C’est sur la lente route du rétablissement d’une maladie résolument marquante que Jason Pierce a écrit ce qui est à ce jour son album le plus vibrant. Maître incontesté d’une certaine idée de la pop, made in britain, comme peut l’être aussi Bobby Gillepsie, l’ex Spacemen 3 prouve encore une fois avec Sweet Heart Sweet Light son amour pour le rock’n’roll. Et Hey Jane en est le plus beau témoignage, puisqu’elle fait directement référence au Velvet Underground et à l’un des thèmes de prédilection de la mythologie velvetienne :la transsexualité. Rappelons aussi que Lou Reed a écrit Sweet Jane et parlé d’une certaine Candy Darling dans Walk On The Wild Side. On pourrait aussi parler du titre Sweet Heart Sweet Light référence probable et surement  inconsciente à White Light / White Heat.

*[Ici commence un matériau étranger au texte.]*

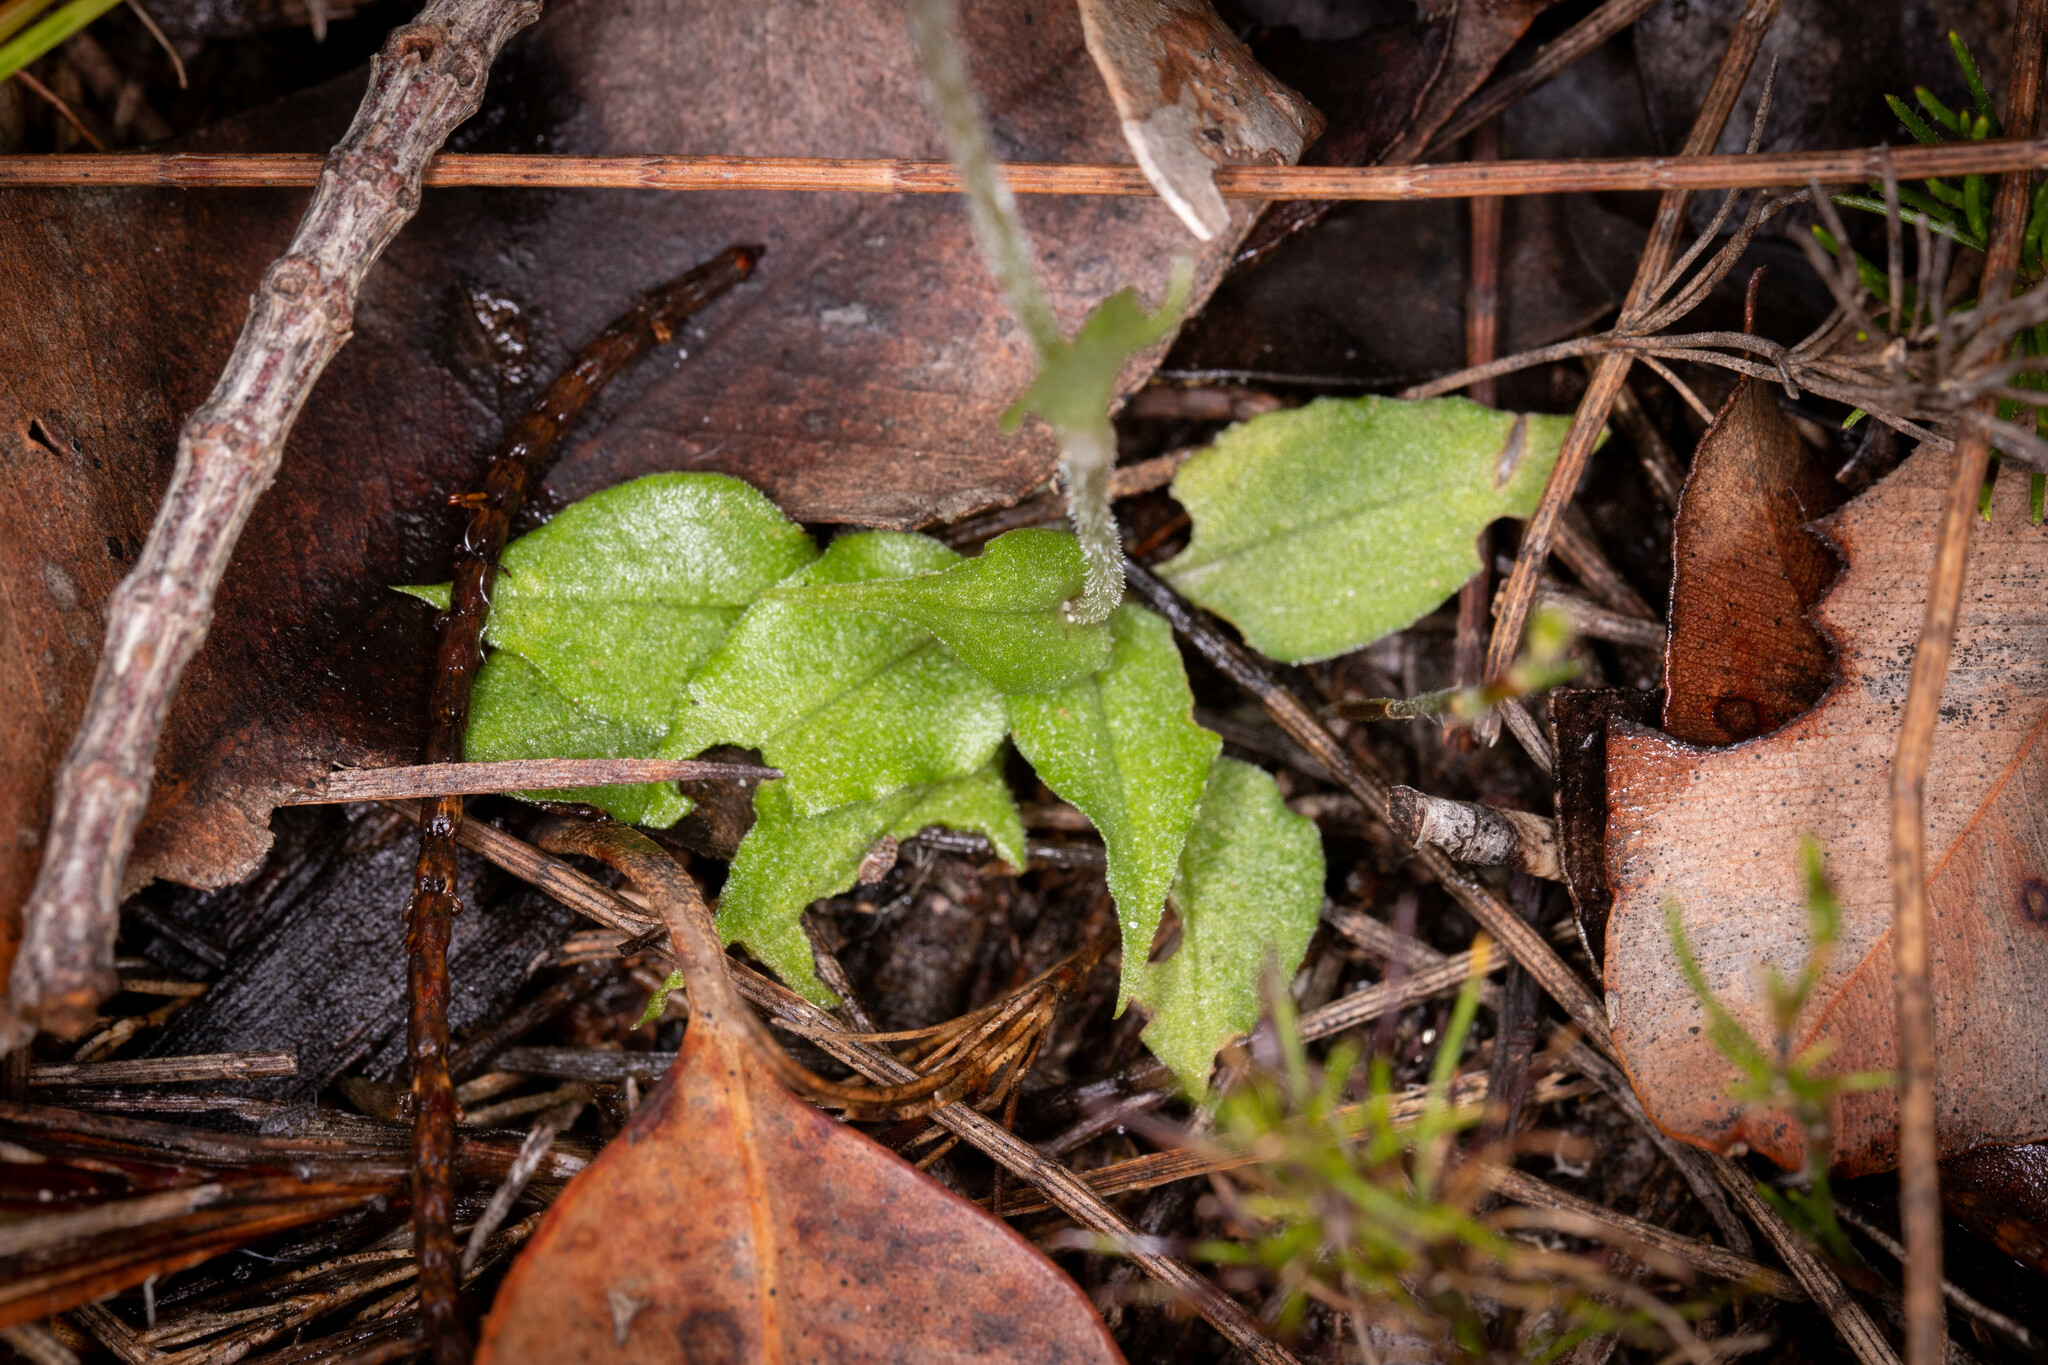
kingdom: Plantae
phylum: Tracheophyta
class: Liliopsida
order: Asparagales
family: Orchidaceae
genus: Pterostylis
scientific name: Pterostylis erubescens
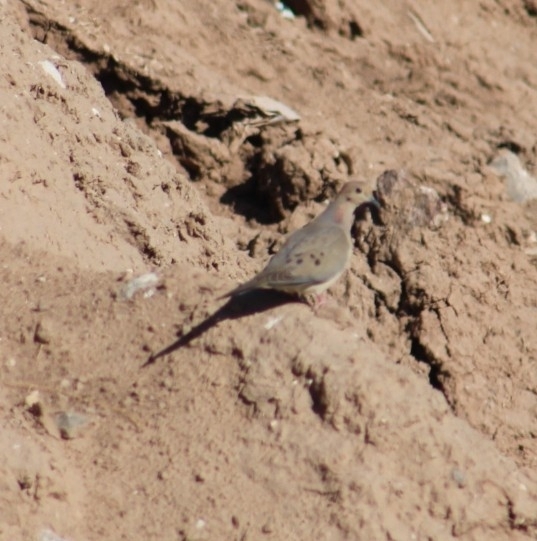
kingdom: Animalia
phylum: Chordata
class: Aves
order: Columbiformes
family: Columbidae
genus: Zenaida
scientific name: Zenaida macroura
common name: Mourning dove
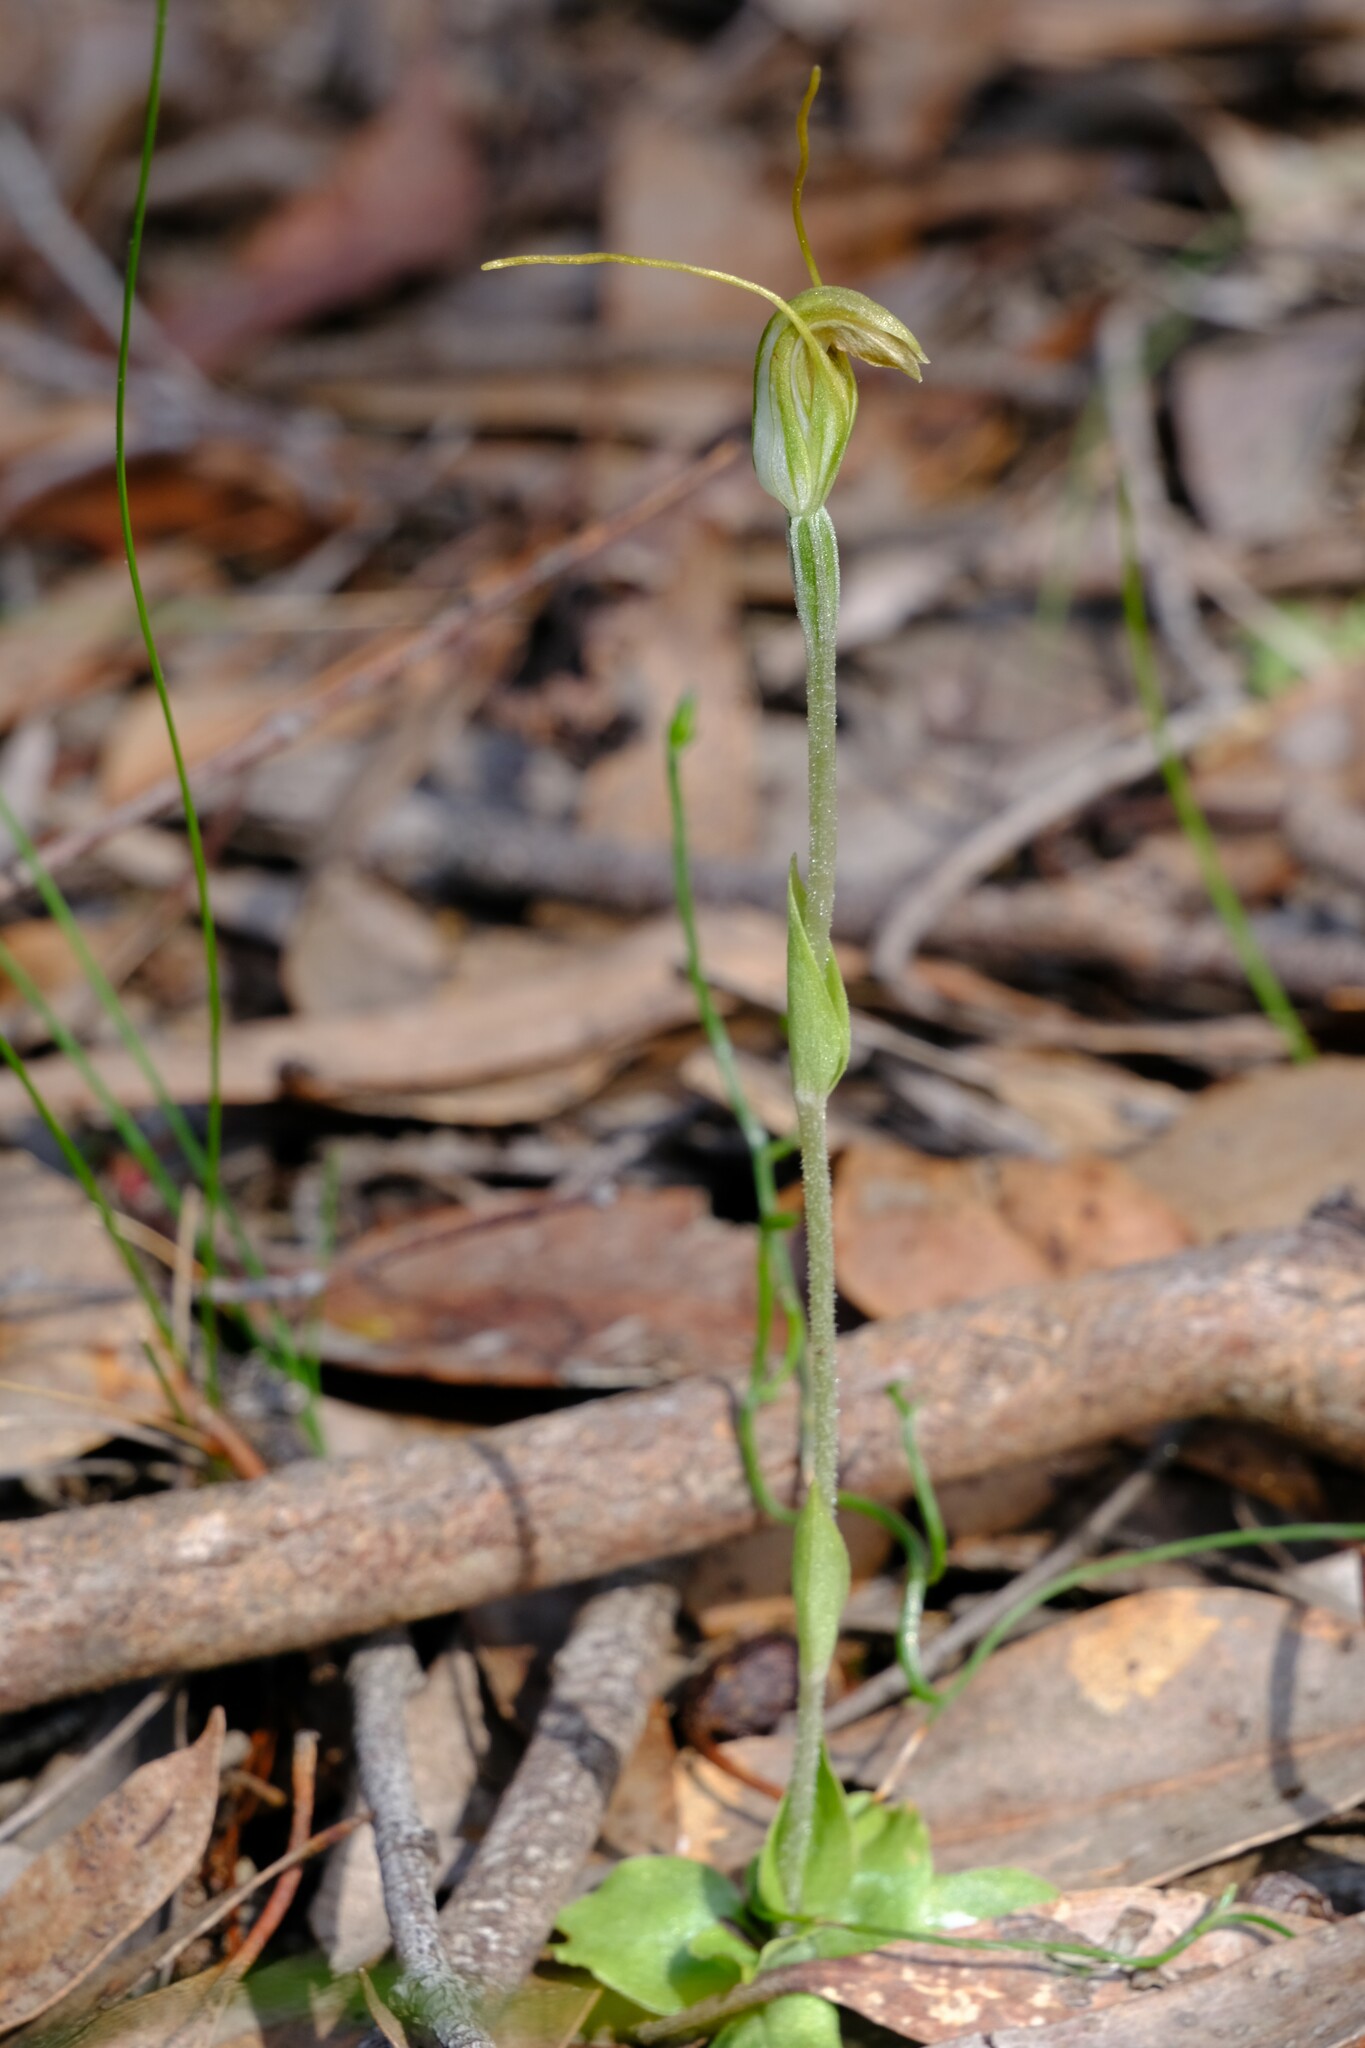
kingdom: Plantae
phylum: Tracheophyta
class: Liliopsida
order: Asparagales
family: Orchidaceae
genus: Pterostylis
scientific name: Pterostylis nana
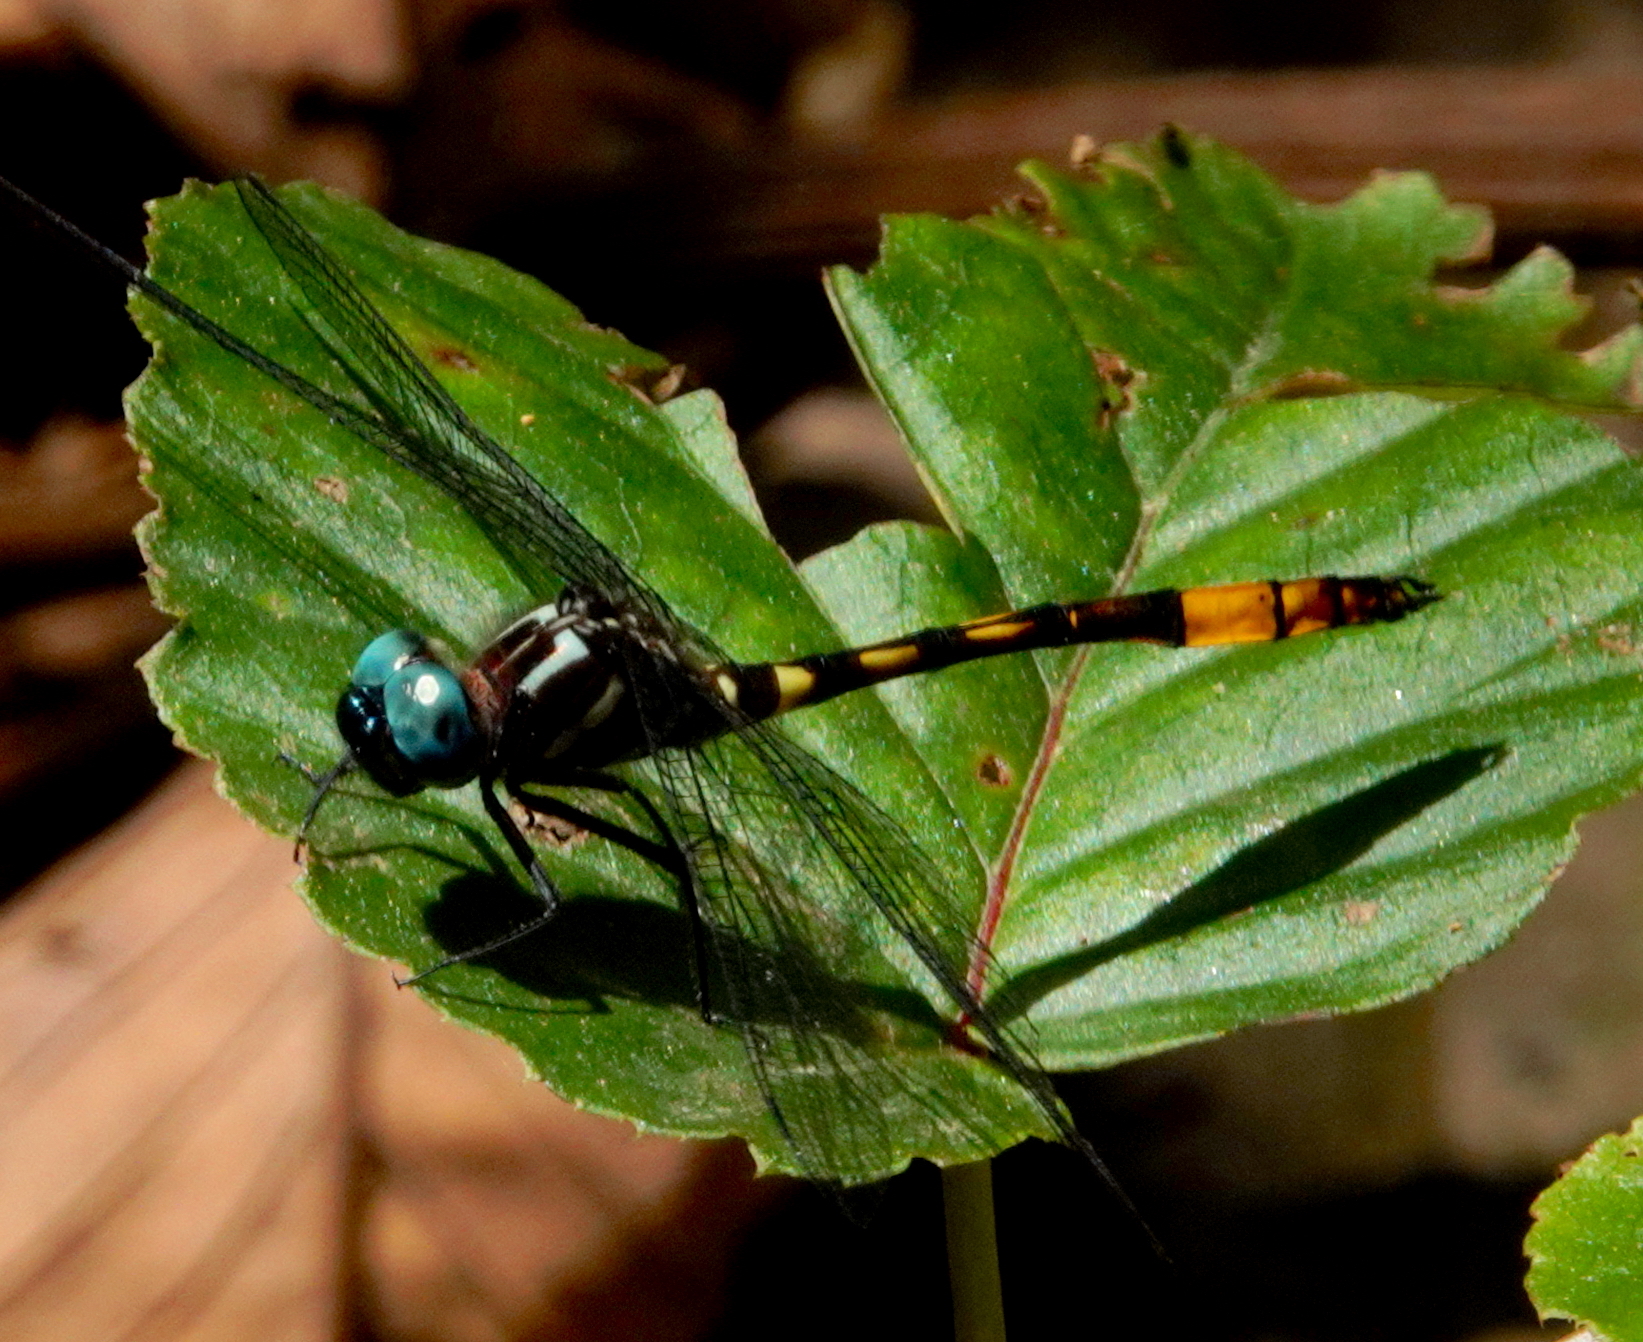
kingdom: Animalia
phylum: Arthropoda
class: Insecta
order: Odonata
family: Libellulidae
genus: Brechmorhoga
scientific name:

Très loin d’être un moine copiste copiant les plus belles heures de l’histoire du rock, Jason Pierce est celui qu’il a toujours été (I Am What I Am) et fait ce qu’il a toujours su faire avec brio depuis le magistral Ladies and Gentlemen We Are Floating in Space (1997). Des grands moments de pop à cordes comme Richard Ashcroft n’écrit plus depuis qu’il a piquées celles de The Last Time des Rolling Stones (Little Girl et Too Late). Des crescendos « gospeliques » (Freedom) et du psychédélisme spectorien (Heading For The Top). Jason Pierce est un "medecine man" pour tout malade en manque de sensations fortes. Et devant un album déclamant autant de maîtrise s’impose un constat glaçant. Celui d’un manque cruel de compositeurs de la trempe de Jason Pierce dans le landerneau pop. Il ne nous reste plus que les yeux pour pleurer sur le déchirant So Long You Pretty Thing.